What is required: Locate the word "timescale" in the data below, then copy every line that holds it.

Data records:
Segment Open
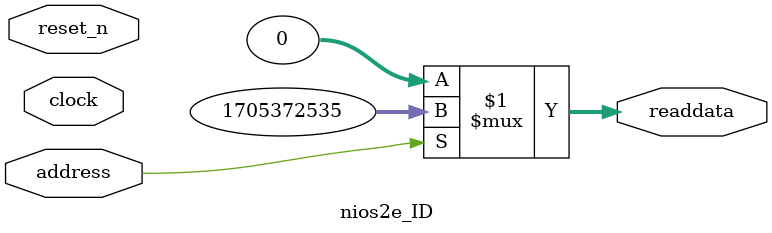
<source format=v>



// synthesis translate_off
`timescale 1ns / 1ps
// synthesis translate_on

// turn off superfluous verilog processor warnings 
// altera message_level Level1 
// altera message_off 10034 10035 10036 10037 10230 10240 10030 

module nios2e_ID (
               // inputs:
                address,
                clock,
                reset_n,

               // outputs:
                readdata
             )
;

  output  [ 31: 0] readdata;
  input            address;
  input            clock;
  input            reset_n;

  wire    [ 31: 0] readdata;
  //control_slave, which is an e_avalon_slave
  assign readdata = address ? 1705372535 : 0;

endmodule



</source>
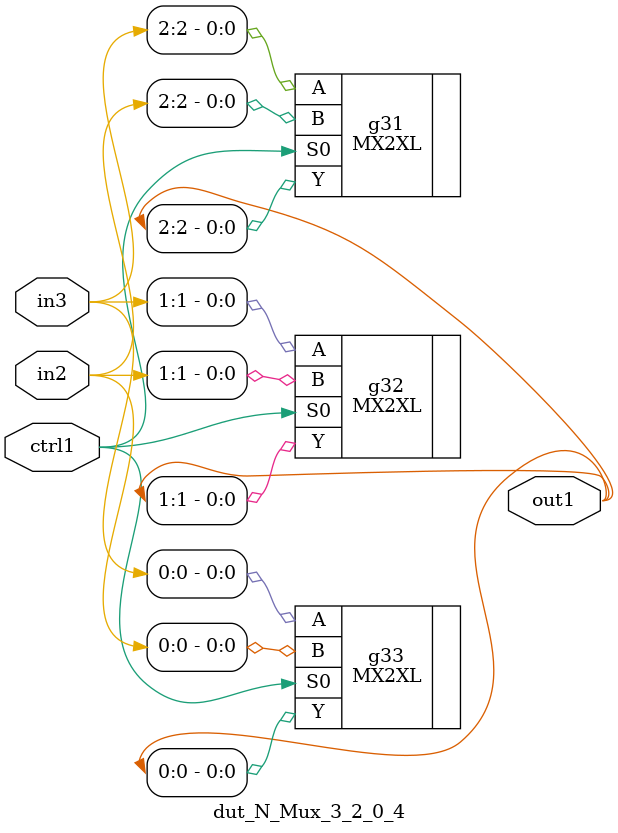
<source format=v>
`timescale 1ps / 1ps


module dut_N_Mux_3_2_0_4(in3, in2, ctrl1, out1);
  input [2:0] in3, in2;
  input ctrl1;
  output [2:0] out1;
  wire [2:0] in3, in2;
  wire ctrl1;
  wire [2:0] out1;
  MX2XL g31(.A (in3[2]), .B (in2[2]), .S0 (ctrl1), .Y (out1[2]));
  MX2XL g32(.A (in3[1]), .B (in2[1]), .S0 (ctrl1), .Y (out1[1]));
  MX2XL g33(.A (in3[0]), .B (in2[0]), .S0 (ctrl1), .Y (out1[0]));
endmodule



</source>
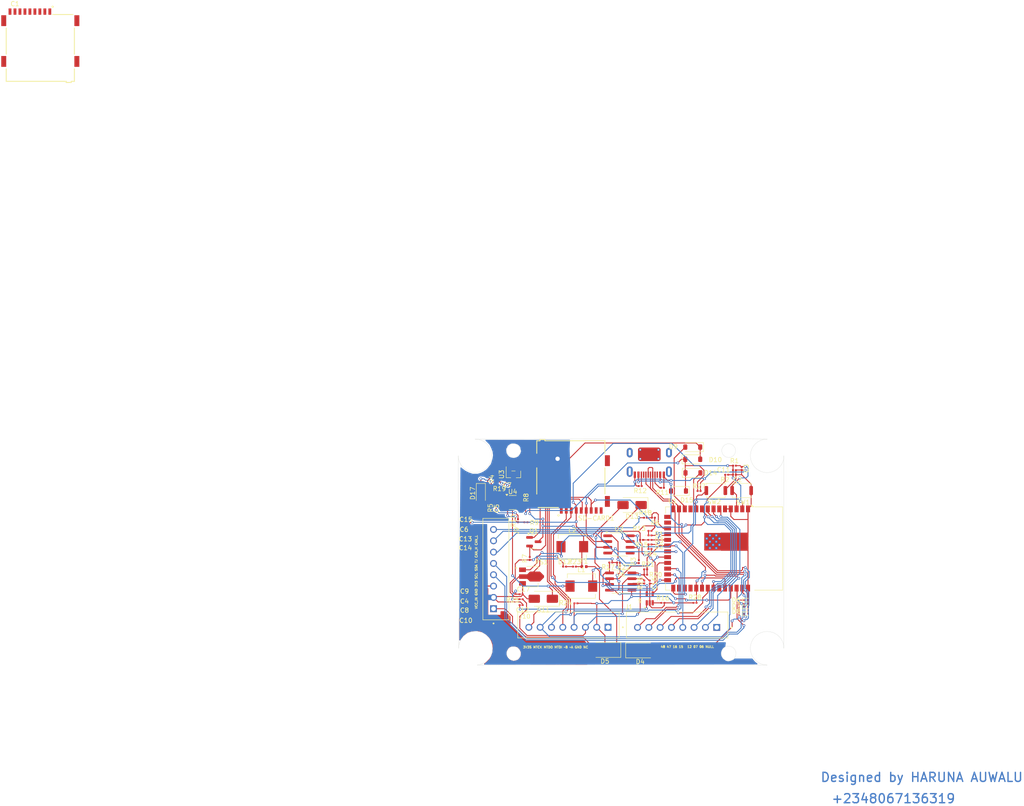
<source format=kicad_pcb>
(kicad_pcb
	(version 20241229)
	(generator "pcbnew")
	(generator_version "9.0")
	(general
		(thickness 1.6)
		(legacy_teardrops no)
	)
	(paper "A4")
	(layers
		(0 "F.Cu" signal)
		(2 "B.Cu" signal)
		(9 "F.Adhes" user "F.Adhesive")
		(11 "B.Adhes" user "B.Adhesive")
		(13 "F.Paste" user)
		(15 "B.Paste" user)
		(5 "F.SilkS" user "F.Silkscreen")
		(7 "B.SilkS" user "B.Silkscreen")
		(1 "F.Mask" user)
		(3 "B.Mask" user)
		(17 "Dwgs.User" user "User.Drawings")
		(19 "Cmts.User" user "User.Comments")
		(21 "Eco1.User" user "User.Eco1")
		(23 "Eco2.User" user "User.Eco2")
		(25 "Edge.Cuts" user)
		(27 "Margin" user)
		(31 "F.CrtYd" user "F.Courtyard")
		(29 "B.CrtYd" user "B.Courtyard")
		(35 "F.Fab" user)
		(33 "B.Fab" user)
		(39 "User.1" user)
		(41 "User.2" user)
		(43 "User.3" user)
		(45 "User.4" user)
	)
	(setup
		(pad_to_mask_clearance 0)
		(allow_soldermask_bridges_in_footprints no)
		(tenting front back)
		(pcbplotparams
			(layerselection 0x00000000_00000000_55555555_5755f5ff)
			(plot_on_all_layers_selection 0x00000000_00000000_00000000_00000000)
			(disableapertmacros no)
			(usegerberextensions no)
			(usegerberattributes yes)
			(usegerberadvancedattributes yes)
			(creategerberjobfile yes)
			(dashed_line_dash_ratio 12.000000)
			(dashed_line_gap_ratio 3.000000)
			(svgprecision 4)
			(plotframeref no)
			(mode 1)
			(useauxorigin no)
			(hpglpennumber 1)
			(hpglpenspeed 20)
			(hpglpendiameter 15.000000)
			(pdf_front_fp_property_popups yes)
			(pdf_back_fp_property_popups yes)
			(pdf_metadata yes)
			(pdf_single_document no)
			(dxfpolygonmode yes)
			(dxfimperialunits yes)
			(dxfusepcbnewfont yes)
			(psnegative no)
			(psa4output no)
			(plot_black_and_white yes)
			(sketchpadsonfab no)
			(plotpadnumbers no)
			(hidednponfab no)
			(sketchdnponfab yes)
			(crossoutdnponfab yes)
			(subtractmaskfromsilk no)
			(outputformat 1)
			(mirror no)
			(drillshape 0)
			(scaleselection 1)
			(outputdirectory "../../../Desktop/")
		)
	)
	(net 0 "")
	(net 1 "Net-(D4-K)")
	(net 2 "USB5V")
	(net 3 "VCC_IN")
	(net 4 "GND")
	(net 5 "USB_D+")
	(net 6 "USB_D-")
	(net 7 "SENSE_V_DIG")
	(net 8 "Net-(D10-A)")
	(net 9 "Net-(D10-K)")
	(net 10 "Net-(D11-K)")
	(net 11 "Net-(D13-A)")
	(net 12 "5VOLTS")
	(net 13 "FORCE_ON")
	(net 14 "VCC")
	(net 15 "unconnected-(J8-SHIELD-PadS1)")
	(net 16 "unconnected-(J8-SHIELD-PadS1)_1")
	(net 17 "unconnected-(J8-SHIELD-PadS1)_2")
	(net 18 "unconnected-(J8-SHIELD-PadS1)_3")
	(net 19 "unconnected-(J8-SHIELD-PadS1)_4")
	(net 20 "unconnected-(J8-SHIELD-PadS1)_5")
	(net 21 "unconnected-(J8-SBU1-PadA8)")
	(net 22 "unconnected-(J8-SHIELD-PadS1)_6")
	(net 23 "unconnected-(J8-SHIELD-PadS1)_7")
	(net 24 "unconnected-(J8-SBU2-PadB8)")
	(net 25 "Net-(J8-CC1)")
	(net 26 "unconnected-(J8-SHIELD-PadS1)_8")
	(net 27 "/B5")
	(net 28 "Net-(Q1-B)")
	(net 29 "PROG")
	(net 30 "unconnected-(U1-IO18-Pad11)")
	(net 31 "RXD")
	(net 32 "unconnected-(U1-IO35-Pad28)")
	(net 33 "MTDI")
	(net 34 "YELLOW_LED")
	(net 35 "GPIO6")
	(net 36 "MTCK")
	(net 37 "unconnected-(U1-IO36-Pad29)")
	(net 38 "CAN_RX")
	(net 39 "+3V3")
	(net 40 "MTDO")
	(net 41 "SD_CARD")
	(net 42 "CAN_TX")
	(net 43 "GPIO16")
	(net 44 "unconnected-(U1-IO37-Pad30)")
	(net 45 "MTMS")
	(net 46 "GPIO7")
	(net 47 "SENSE_V_ANA")
	(net 48 "CAN_RS")
	(net 49 "SCL")
	(net 50 "TXD")
	(net 51 "BLUE_LED")
	(net 52 "JTAG_ENABLE")
	(net 53 "GPIO12")
	(net 54 "GPIO48")
	(net 55 "Net-(U1-EN)")
	(net 56 "unconnected-(U1-IO46-Pad16)")
	(net 57 "SDA")
	(net 58 "HI_DRIVER")
	(net 59 "GPIO47")
	(net 60 "GPIO15")
	(net 61 "CAN_L")
	(net 62 "unconnected-(U2-Vref-Pad5)")
	(net 63 "CAN_H")
	(net 64 "Net-(U3-VIN)")
	(net 65 "Net-(U4-CB)")
	(net 66 "Net-(U4-FB)")
	(net 67 "Net-(U5-SET)")
	(net 68 "3V3_SWITCHED")
	(net 69 "Net-(D1-K)")
	(net 70 "Net-(D2-K)")
	(net 71 "Net-(D3-K)")
	(net 72 "Net-(D12-A)")
	(net 73 "TERMINATION_JUMPER")
	(net 74 "unconnected-(J10-Pad1)")
	(net 75 "Net-(U6-A)")
	(net 76 "Net-(U6-B)")
	(net 77 "SHIELD")
	(net 78 "SHIELD_1")
	(net 79 "unconnected-(SD-CARD1-CD-PadP9)")
	(net 80 "unconnected-(SD-CARD1-DAT1-PadP8)")
	(net 81 "unconnected-(SD-CARD1-DAT2-PadP1)")
	(net 82 "SHIELD_2")
	(net 83 "SHIELD_3")
	(net 84 "unconnected-(J1-Pad1)")
	(footprint "Capacitor_SMD:C_0201_0603Metric" (layer "F.Cu") (at 163.8 102.255 -90))
	(footprint "Capacitor_SMD:C_0201_0603Metric" (layer "F.Cu") (at 115.1 130 180))
	(footprint "Package_TO_SOT_SMD:SOT-23-6" (layer "F.Cu") (at 113.2375 109.75))
	(footprint "Resistor_SMD:R_0201_0603Metric" (layer "F.Cu") (at 117 122.1 -90))
	(footprint "Capacitor_SMD:C_0201_0603Metric" (layer "F.Cu") (at 102.4 120.8))
	(footprint "Capacitor_SMD:C_0201_0603Metric" (layer "F.Cu") (at 143.5 127.32 90))
	(footprint "Resistor_SMD:R_0201_0603Metric" (layer "F.Cu") (at 134.9 123 180))
	(footprint "Diode_SMD:D_SOD-123" (layer "F.Cu") (at 153.05 103.2))
	(footprint "Resistor_SMD:R_0201_0603Metric" (layer "F.Cu") (at 114.4 113.755 90))
	(footprint "SD-CARD-MEM2075-00-140-01-A:SD-CARD-MEM2075-00-140-01-A" (layer "F.Cu") (at 126.55 100.08 180))
	(footprint "Fuse:Fuse_0402_1005Metric" (layer "F.Cu") (at 129 123.9))
	(footprint "Diode_SMD:D_SOD-123" (layer "F.Cu") (at 153 100.2))
	(footprint "JST XH:CONN 8 JST_B8B-XH-A" (layer "F.Cu") (at 149.55 136.8))
	(footprint "Capacitor_SMD:C_0201_0603Metric" (layer "F.Cu") (at 102.4 118.8))
	(footprint "LED_SMD:LED_0201_0603Metric" (layer "F.Cu") (at 143.555 117))
	(footprint "Diode_SMD:D_SMA" (layer "F.Cu") (at 133.6 142.3 180))
	(footprint "Resistor_SMD:R_0201_0603Metric" (layer "F.Cu") (at 160.5 103.6))
	(footprint "RF_Module:ESP32-S3-WROOM-1" (layer "F.Cu") (at 159.95 119.9 -90))
	(footprint "LED_SMD:LED_0201_0603Metric" (layer "F.Cu") (at 124.7 123.9))
	(footprint "Resistor_SMD:R_0201_0603Metric" (layer "F.Cu") (at 141.7 118 180))
	(footprint "Diode_SMD:D_SOD-923" (layer "F.Cu") (at 164.8 131.3))
	(footprint "Diode_SMD:D_SMA" (layer "F.Cu") (at 139.6 110.3 180))
	(footprint "Resistor_SMD:R_0201_0603Metric" (layer "F.Cu") (at 108.5 106.245 -90))
	(footprint "JST XH:CONN 8 JST_B8B-XH-A" (layer "F.Cu") (at 109.525 124.45 -90))
	(footprint "SD-CARD-MEM2075-00-140-01-A:SD-CARD-MEM2075-00-140-01-A" (layer "F.Cu") (at 8.425 12.74))
	(footprint "Inductor_SMD:L_Neosid_SM-PIC0512H" (layer "F.Cu") (at 128.4 128.2))
	(footprint "Resistor_SMD:R_0201_0603Metric" (layer "F.Cu") (at 142.6 124.5))
	(footprint "Diode_SMD:D_SOD-923" (layer "F.Cu") (at 164.8 134.3))
	(footprint "Diode_SMD:D_SOD-123" (layer "F.Cu") (at 153 97.5 180))
	(footprint "Diode_SMD:D_SMA" (layer "F.Cu") (at 141.7 142.4))
	(footprint "Diode_SMD:D_SMF" (layer "F.Cu") (at 106.2 107.9 -90))
	(footprint "Resistor_SMD:R_0201_0603Metric" (layer "F.Cu") (at 116.1 110.355 -90))
	(footprint "Resistor_SMD:R_0201_0603Metric" (layer "F.Cu") (at 146.3 106.5 180))
	(footprint "Resistor_SMD:R_0201_0603Metric"
		(layer "F.Cu")
		(uuid "6b9b4667-cdf9-43ad-a764-b3627b6f575f")
		(at 154.4 107.2)
		(descr "Resistor SMD 0201 (0603 Metric), square (rectangular) end terminal, IPC-7351 nominal, (Body size source: https://www.vishay.com/docs/20052/crcw0201e3.pdf), generated with kicad-footprint-generator")
		(tags "resistor")
		(property "Reference" "R27"
			(at 0 -1.05 0)
			(layer "F.SilkS")
			(uuid "9890855a-86d6-46ea-9376-0b27f02de00f")
			(effects
				(font
					(size 1 1)
					(thickness 0.15)
				)
			)
		)
		(property "Value" "10K"
			(at 0 1.05 0)
			(layer "F.Fab")
			(uuid "91de1396-e37a-4eef-82e8-80f467dbccb5")
			(effects
				(font
					(size 1 1)
					(thickness 0.15)
				)
			)
		)
		(property "Datasheet" "~"
			(at 0 0 0)
			(layer "F.Fab")
			(hide yes)
			(uuid "4c2ad4e8-1c0a-426a-85cd-f70e317ad0d6")
			(effects
				(font
					(size 1.27 1.27)
					(thickness 0.15)
				)
			)
		)
		(property "Description" "Resistor, small symbol"
			(at 0 0 0)
			(layer "F.Fab")
			(hide yes)
			(uuid "3fb7a3d3-e07c-46d1-8086-224a01ae0575")
			(effects
				(font
					(size 1.27 1.27)
					(thickness 0.15)
				)
			)
		)
		(property ki_fp_filters "R_*")
		(path "/e5e1a01c-f594-4819-abff-03adf252f45e")
		(sheetname "/")
		(sheetfile "RejsaCAN board.kicad_sch")
		(attr smd)
		(fp_line
			(start -0.7 -0.35)
			(end 0.7 -0.35)
			(stroke
				(width 0.05)
				(type solid)
			)
			(layer "F.CrtYd")
			(uuid "e7f41aae-a03f-4e16-a48e-d19f4b5ce3ab")
		)
		(fp_line
			(start -0.7 0.35)
			(end -0.7 -0.35)
			(stroke
				(width 0.05)
				(type solid)
			)
			(layer "F.CrtYd")
			(uuid "991f5fdd-a873-4f1a-99b3-ae72580fcd7f")
		)
		(fp_line
			(start 0.7 -0.35)
			(end 0.7 0.35)
			(stroke
				(width 0.05)
				(type solid)
			)
			(layer "F.CrtYd")
			(uuid "fbe07788-777c-4b97-b064-22b7c30787a5")
		)
		(fp_line
			(start 0.7 0.35)
			(end -0.7 0.35)
			(stroke
				(width 0.05)
				(type solid)
			)
			(layer "F.CrtYd")
			(uuid "b64c0a23-c9a1-4ed3-a7a1-42dc1abe8f14")
		)
		(fp_line
			(start -0.3 -0.15)
			(end 0.3 -0.15)
			(stroke
				(width 0.1)
				(type solid)
			)
			(layer "F.Fab")
			(uuid "d9afbc00-3014-4662-85f1-c7e066dec696")
		)
		(fp_line
			(start -0.3 0.15)
			(end -0.3 -0.15)
			(stroke
				(width 0.1)
				(type solid)
			)
			(layer "F.Fab")
			(uuid "29405752-41bd-4d21-b31b-b956847abab7")
		)
		(fp_line
			(start 0.3 -0.15)
			(end 0.3 0.15)
			(stroke
				(width 0.1)
				(type solid)
			)
			(layer "F.Fab")
			(uuid "53067814-7163-4b1a-b42a-8f170bd9f8c7")
		)
		(fp_line
			(start 0.3 0.15)
			(end -0.3 0.15)
			(stroke
				(width 0.1)
				(type solid)
			)
			(layer "F.Fab")
			(uuid "2f6ec135-3f53-47c8-8462-3934a41dcd0a")
		)
		(fp_text user "${REFERENCE}"
			(at 0 -0.68 0)
			(layer "F.Fab")
			(uuid "14b4340c-8475-4552-88cd-4c461b544102")
			(effects
				(font
					(size 0.25 0.25)
					(thickness 0.04)
				)
			)
		)
		(pad "" smd roundrect
			(at -0.345 0)
			(size 0.318 0.36)
			(layers "F.Paste")
			(roundrect_rratio 0.25)
			(uuid "c74b71be-c5b1-4b08-9e37-7380b88dccd4")
		)
		(pad "" smd roundrect
			(at 0.345 0)
			(size 0.318 0.36)
			(layers "F.Paste")
			(roundrect_rratio 0.25)
			(uuid "f9d977d7-05ca-4e96-a7bd-aab4c63221a8")
		)
		(pad "1" smd roundrect
			(at -0.32 0)
			(size 0.46 0.4)
			(layers "F.Cu" "F.Mask")
			(roundrect_rratio 0.25)
			(net 9 "Net-(D10-K)")
			(pintype "passive")
			(uuid "643f8545-d12b-4475-ae4f-a5e99c6e2eb9")
		)
		(pad "2" smd roundrect
			(at 0.32 0)
			(size 0.46 0.4)
			(layers "F.Cu" "F.Mask")
			(roundrect_rratio 0.25)
			(net 4 "GND")
			(pintype "passive")
			(uuid "55714ea9-336e-4668-bbe9-01215933d4ad")
		)
		(embedded_fonts no)
		(model "${KI
... [385950 chars truncated]
</source>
Segment Closed
Response to this exercise:
`timescale 1ns / 1ps
`timescale 1ps / 1ps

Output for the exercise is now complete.